Goal of the exercise
Extract only the lines from the start of the entries below to the line with "Revista Diversidade e", inclusive; omit every picture.

Data shown
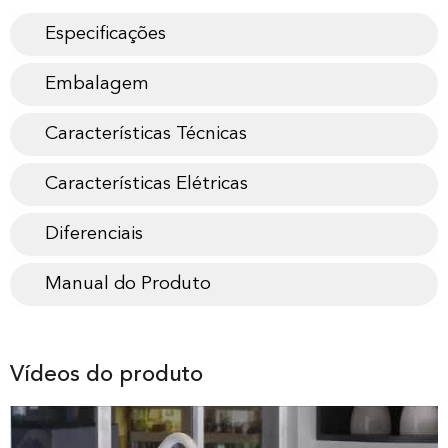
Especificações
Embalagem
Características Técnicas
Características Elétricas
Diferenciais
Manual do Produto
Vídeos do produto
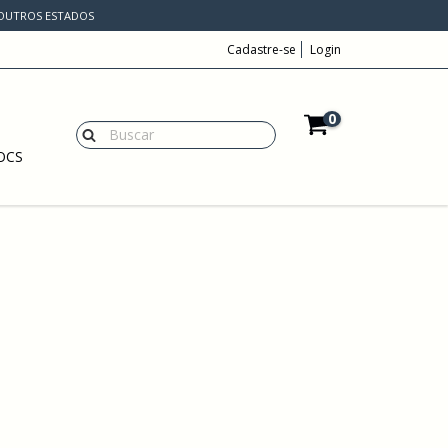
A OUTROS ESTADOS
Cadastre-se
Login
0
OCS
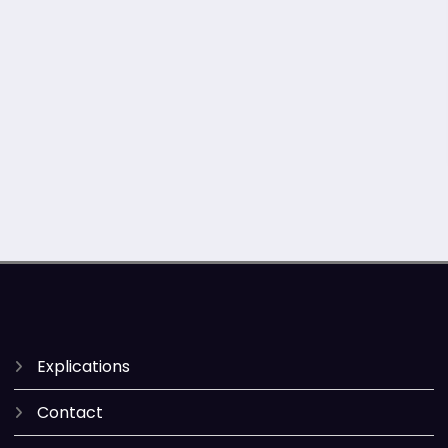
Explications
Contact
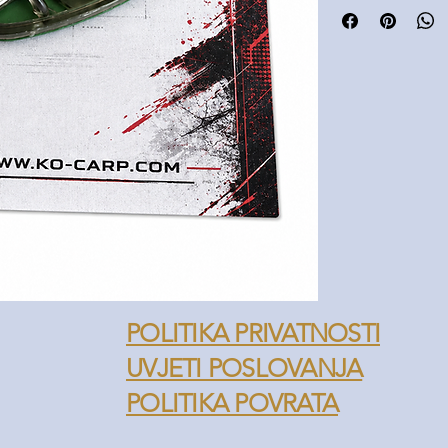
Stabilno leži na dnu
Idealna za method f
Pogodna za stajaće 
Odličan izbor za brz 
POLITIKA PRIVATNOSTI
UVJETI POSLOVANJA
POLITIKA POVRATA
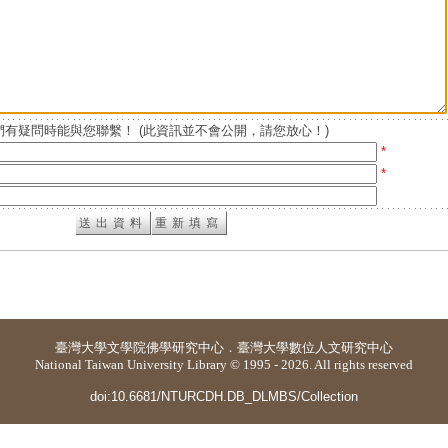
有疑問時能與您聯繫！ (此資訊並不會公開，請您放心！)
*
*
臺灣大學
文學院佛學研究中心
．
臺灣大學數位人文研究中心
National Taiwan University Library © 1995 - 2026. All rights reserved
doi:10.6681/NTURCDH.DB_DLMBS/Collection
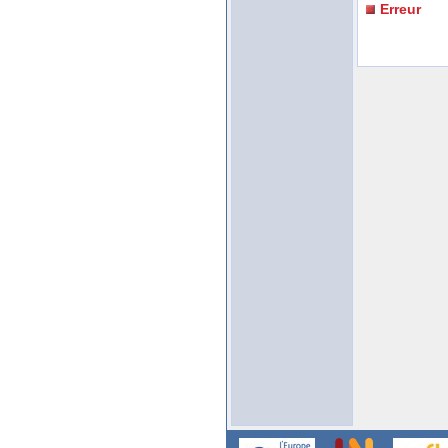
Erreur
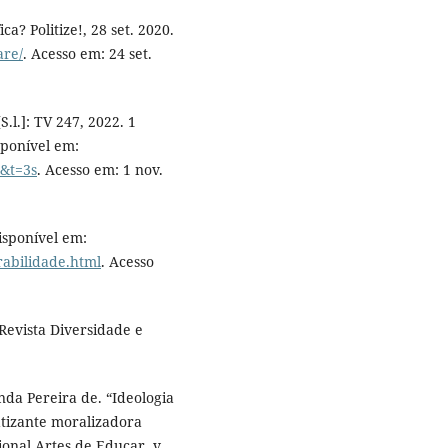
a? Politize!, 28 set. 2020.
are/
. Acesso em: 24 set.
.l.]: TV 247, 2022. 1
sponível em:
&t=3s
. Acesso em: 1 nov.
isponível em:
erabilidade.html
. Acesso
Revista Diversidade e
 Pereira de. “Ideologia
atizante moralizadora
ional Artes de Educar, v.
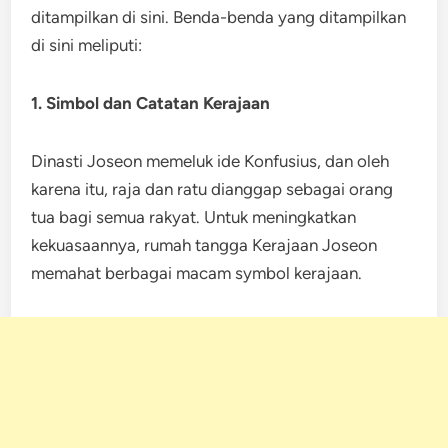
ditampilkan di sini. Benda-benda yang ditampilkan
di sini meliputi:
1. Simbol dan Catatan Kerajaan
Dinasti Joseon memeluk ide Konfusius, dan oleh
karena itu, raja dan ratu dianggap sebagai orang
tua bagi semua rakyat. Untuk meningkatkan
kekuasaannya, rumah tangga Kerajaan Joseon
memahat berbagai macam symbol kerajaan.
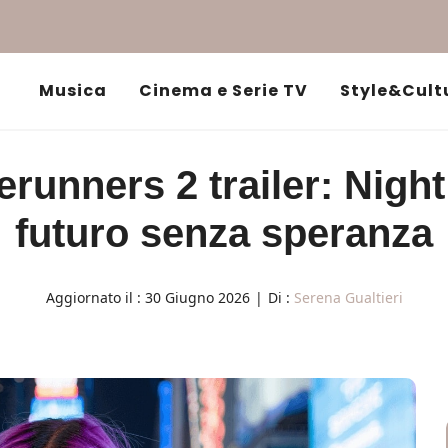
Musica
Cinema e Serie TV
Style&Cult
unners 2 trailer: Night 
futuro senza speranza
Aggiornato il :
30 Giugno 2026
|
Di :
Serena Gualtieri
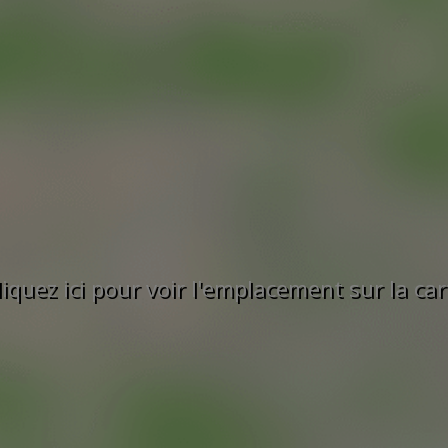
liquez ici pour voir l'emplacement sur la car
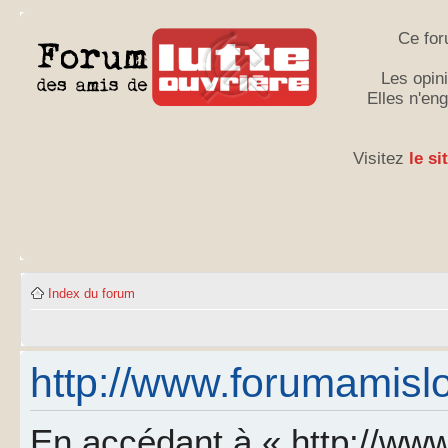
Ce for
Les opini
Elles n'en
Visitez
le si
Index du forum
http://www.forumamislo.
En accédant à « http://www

The completed task
Especificações
Embalagem
Características Técnicas
Características Elétricas
Diferenciais
Manual do Produto
Vídeos do produto
A OUTROS ESTADOS
Cadastre-se
Login
0
OCS
Explications
Contact
Stabilno leži na dnu
Idealna za method f
Pogodna za stajaće 
Odličan izbor za brz 
POLITIKA PRIVATNOSTI
UVJETI POSLOVANJA
POLITIKA POVRATA
有疑問時能與您聯繫！ (此資訊並不會公開，請您放心！)
*
*
臺灣大學
文學院佛學研究中心
．
臺灣大學數位人文研究中心
National Taiwan University Library © 1995 - 2026. All rights reserved
doi:10.6681/NTURCDH.DB_DLMBS/Collection
Erreur
a? Politize!, 28 set. 2020.
are/
. Acesso em: 24 set.
.l.]: TV 247, 2022. 1
sponível em:
&t=3s
. Acesso em: 1 nov.
isponível em:
erabilidade.html
. Acesso
Revista Diversidade e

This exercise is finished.